#### REQUIRED WORK
Retype every line of the data below, starting with the first and ending with the line that contains "Rittinger. Seit 2005", but leave out the pictures.

(Data items)
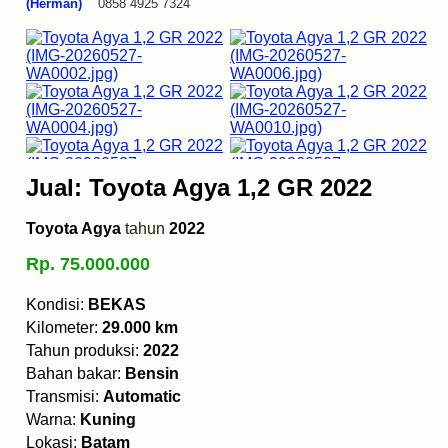
(Herman)
0858 4925 7324
Jual: Toyota Agya 1,2 GR 2022
Toyota Agya
tahun
2022
Rp. 75.000.000
Kondisi:
BEKAS
Kilometer:
29.000 km
Tahun produksi:
2022
Bahan bakar:
Bensin
Transmisi:
Automatic
Warna:
Kuning
Lokasi:
Batam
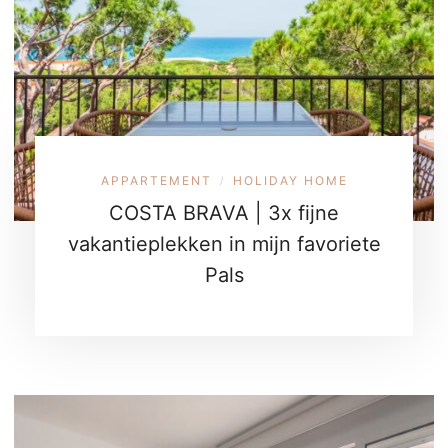
APPARTEMENT
HOLIDAY HOME
/
COSTA BRAVA | 3x fijne
vakantieplekken in mijn favoriete
Pals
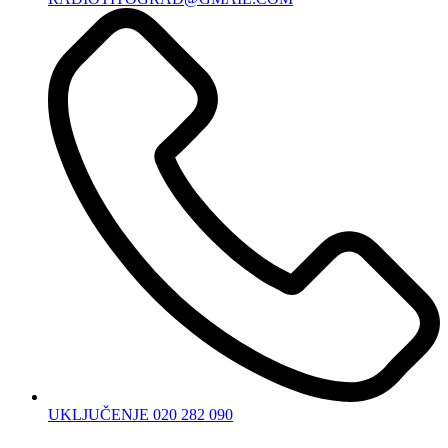
UKLJUČENJE 020 282 090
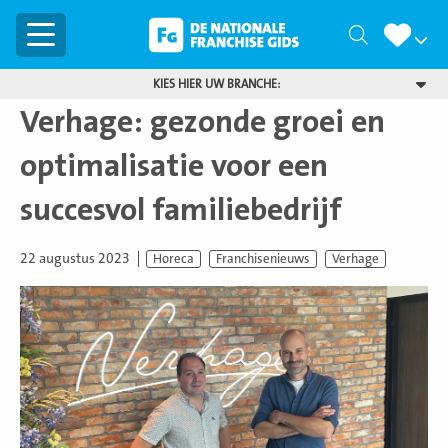
Menu
Zoeken
KIES HIER UW BRANCHE:
Verhage: gezonde groei en
optimalisatie voor een
succesvol familiebedrijf
22 augustus 2023
Horeca
Franchisenieuws
Verhage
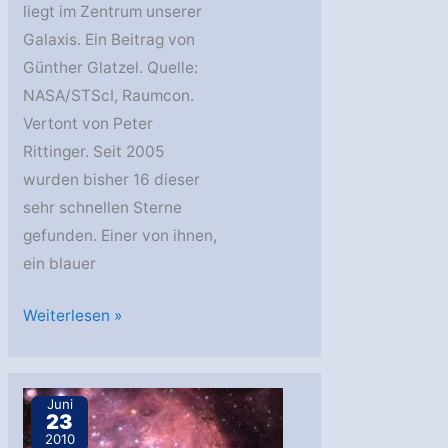
liegt im Zentrum unserer
Galaxis. Ein Beitrag von
Günther Glatzel. Quelle:
NASA/STScI, Raumcon.
Vertont von Peter
Rittinger. Seit 2005
wurden bisher 16 dieser
sehr schnellen Sterne
gefunden. Einer von ihnen,
ein blauer
Blauer
Weiterlesen »
Schnellläufer
aus
dem
Juni
23
Milchstraßenzentrum
2010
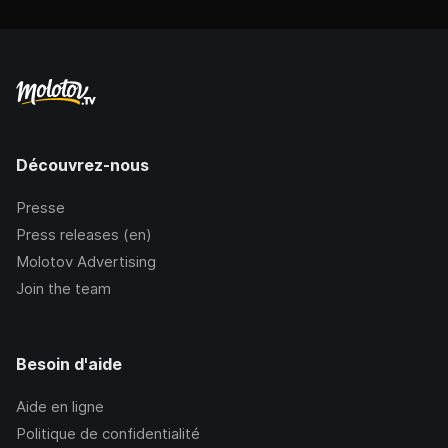
Découvrez-nous
Presse
Press releases (en)
Molotov Advertising
Join the team
Besoin d'aide
Aide en ligne
Politique de confidentialité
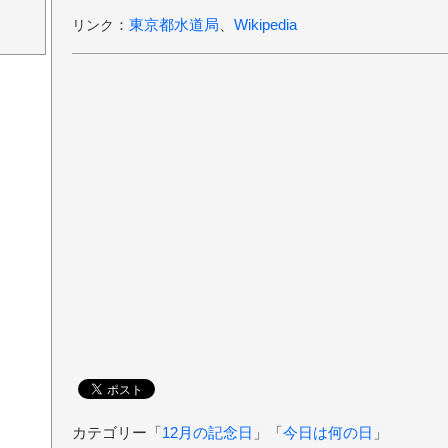
：
東京都水道局
、
Wikipedia
リンク
カテゴリー「
12月の記念日
」「
今日は何の日
」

#### THE COMPLETED TASK
(Herman)
0858 4925 7324
Jual: Toyota Agya 1,2 GR 2022
Toyota Agya
tahun
2022
Rp. 75.000.000
Kondisi:
BEKAS
Kilometer:
29.000 km
Tahun produksi:
2022
Bahan bakar:
Bensin
Transmisi:
Automatic
Warna:
Kuning
Lokasi:
Batam
APPARTEMENT
HOLIDAY HOME
/
COSTA BRAVA | 3x fijne
vakantieplekken in mijn favoriete
Pals
UKLJUČENJE 020 282 090
Menu
Zoeken
KIES HIER UW BRANCHE:
Verhage: gezonde groei en
optimalisatie voor een
succesvol familiebedrijf
22 augustus 2023
Horeca
Franchisenieuws
Verhage
liegt im Zentrum unserer
Galaxis. Ein Beitrag von
Günther Glatzel. Quelle:
NASA/STScI, Raumcon.
Vertont von Peter
Rittinger. Seit 2005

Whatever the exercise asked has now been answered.